I don't know if everyone goes through that phase in middle school. The one where you keep wondering who will cry for you after you die? After experiencing three childhood deaths, I've come to the conclusion that people will remember you at first. You're almost an instant celebrity. Then they'll slowly forget about you; maybe once in awhile they'll remember. Well, I was over that stupid phase a long time ago. I am depressed pretty often, but I will never ever take my own life.

My brother and I are complete opposites. He is the optimist, the cocky one. I am the pessimist, or as I prefer, the "realist." I'm rather two-faced as well. I doubt I seem very pessimistic at school; I'm always doing stupid things like coming up with nonsense rhymes for cheesy love poems with G or yelling out loud in the journo room, trying to explain why supermarket eggs don't hatch. I hate how I am 100% introvert. I'm usually not the one to initiate conversations. Sometimes, if I'm not sure how to act around someone, I just avoid looking at him when I know he's probably looking right at me. IT DRIVES ME NUTS.

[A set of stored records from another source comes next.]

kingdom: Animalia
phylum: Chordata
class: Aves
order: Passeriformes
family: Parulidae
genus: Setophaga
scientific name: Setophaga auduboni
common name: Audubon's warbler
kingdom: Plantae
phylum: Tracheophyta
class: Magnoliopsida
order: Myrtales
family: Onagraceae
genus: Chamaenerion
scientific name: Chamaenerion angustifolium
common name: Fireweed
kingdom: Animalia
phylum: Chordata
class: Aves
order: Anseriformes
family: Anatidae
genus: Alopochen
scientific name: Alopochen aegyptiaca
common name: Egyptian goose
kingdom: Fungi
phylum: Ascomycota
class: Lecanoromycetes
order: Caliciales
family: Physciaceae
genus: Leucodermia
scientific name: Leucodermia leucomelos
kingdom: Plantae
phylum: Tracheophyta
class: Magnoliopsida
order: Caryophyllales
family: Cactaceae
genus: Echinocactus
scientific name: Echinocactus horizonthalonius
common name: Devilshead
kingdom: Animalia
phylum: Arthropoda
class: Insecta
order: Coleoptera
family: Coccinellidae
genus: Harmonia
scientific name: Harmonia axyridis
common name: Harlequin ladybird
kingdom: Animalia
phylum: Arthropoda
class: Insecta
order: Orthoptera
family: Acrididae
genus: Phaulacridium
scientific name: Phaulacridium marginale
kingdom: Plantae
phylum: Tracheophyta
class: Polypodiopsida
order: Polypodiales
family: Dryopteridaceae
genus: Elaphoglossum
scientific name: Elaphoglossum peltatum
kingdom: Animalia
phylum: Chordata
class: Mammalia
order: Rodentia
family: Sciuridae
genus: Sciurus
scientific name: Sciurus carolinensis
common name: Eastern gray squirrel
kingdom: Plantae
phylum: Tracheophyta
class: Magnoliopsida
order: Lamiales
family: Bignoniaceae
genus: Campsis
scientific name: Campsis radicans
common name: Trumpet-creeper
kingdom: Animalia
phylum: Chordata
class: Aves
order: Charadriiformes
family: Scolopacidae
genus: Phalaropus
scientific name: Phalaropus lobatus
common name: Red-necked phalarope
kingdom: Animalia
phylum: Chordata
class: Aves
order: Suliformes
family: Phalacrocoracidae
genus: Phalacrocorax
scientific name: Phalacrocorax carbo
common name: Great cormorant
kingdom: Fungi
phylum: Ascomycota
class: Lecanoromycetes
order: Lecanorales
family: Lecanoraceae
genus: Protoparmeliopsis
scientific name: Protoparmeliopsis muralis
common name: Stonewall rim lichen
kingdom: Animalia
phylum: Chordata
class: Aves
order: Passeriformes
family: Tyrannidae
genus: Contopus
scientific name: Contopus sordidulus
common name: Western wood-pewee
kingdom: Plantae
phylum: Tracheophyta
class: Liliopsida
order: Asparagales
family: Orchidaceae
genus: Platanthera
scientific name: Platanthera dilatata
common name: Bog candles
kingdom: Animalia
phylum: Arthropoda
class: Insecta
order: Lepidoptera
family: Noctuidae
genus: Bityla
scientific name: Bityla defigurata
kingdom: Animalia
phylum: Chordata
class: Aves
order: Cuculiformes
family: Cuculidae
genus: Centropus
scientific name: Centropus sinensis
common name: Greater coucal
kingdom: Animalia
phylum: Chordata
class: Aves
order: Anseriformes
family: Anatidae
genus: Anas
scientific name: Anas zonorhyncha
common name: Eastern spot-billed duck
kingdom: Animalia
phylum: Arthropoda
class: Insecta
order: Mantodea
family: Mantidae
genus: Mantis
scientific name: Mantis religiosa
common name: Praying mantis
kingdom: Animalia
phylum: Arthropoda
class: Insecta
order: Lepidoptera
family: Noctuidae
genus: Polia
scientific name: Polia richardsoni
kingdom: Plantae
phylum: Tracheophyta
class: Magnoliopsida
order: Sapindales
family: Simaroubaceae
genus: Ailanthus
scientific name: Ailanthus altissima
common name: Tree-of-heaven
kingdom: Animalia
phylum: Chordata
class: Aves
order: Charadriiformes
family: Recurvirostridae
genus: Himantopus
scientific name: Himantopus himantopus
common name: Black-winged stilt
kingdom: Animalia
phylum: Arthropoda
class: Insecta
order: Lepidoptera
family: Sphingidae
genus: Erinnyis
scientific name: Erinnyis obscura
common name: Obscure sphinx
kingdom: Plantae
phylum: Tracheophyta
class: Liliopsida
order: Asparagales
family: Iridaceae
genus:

I don't know if it's a bad thing, but I keep to myself a lot as well. There are some girls who tell their friends EVERYTHING - oh I love so and so or oh I want to have this or that. I don't feel comfortable around people I don't know well. Very few people have seen me go crazy or laughing my head off. I clearly remember two instances when I suddenly exposed my weird side to two people who are now pretty good friends of mine. One of them was with Y. We were walking to practice with J when J suddenly said another one of her clueless statements. I burst out laughing nonstop and Y looked at me as if I had suddenly morphed into an alien. The second was at a Japanese restaurant with W. I was eating green tea ice cream for dessert when my brother made an idiotic remark about the cushions we were sitting on. I was laughing nonstop. W had never seen me laughing that hard - he though they had drugged my ice cream.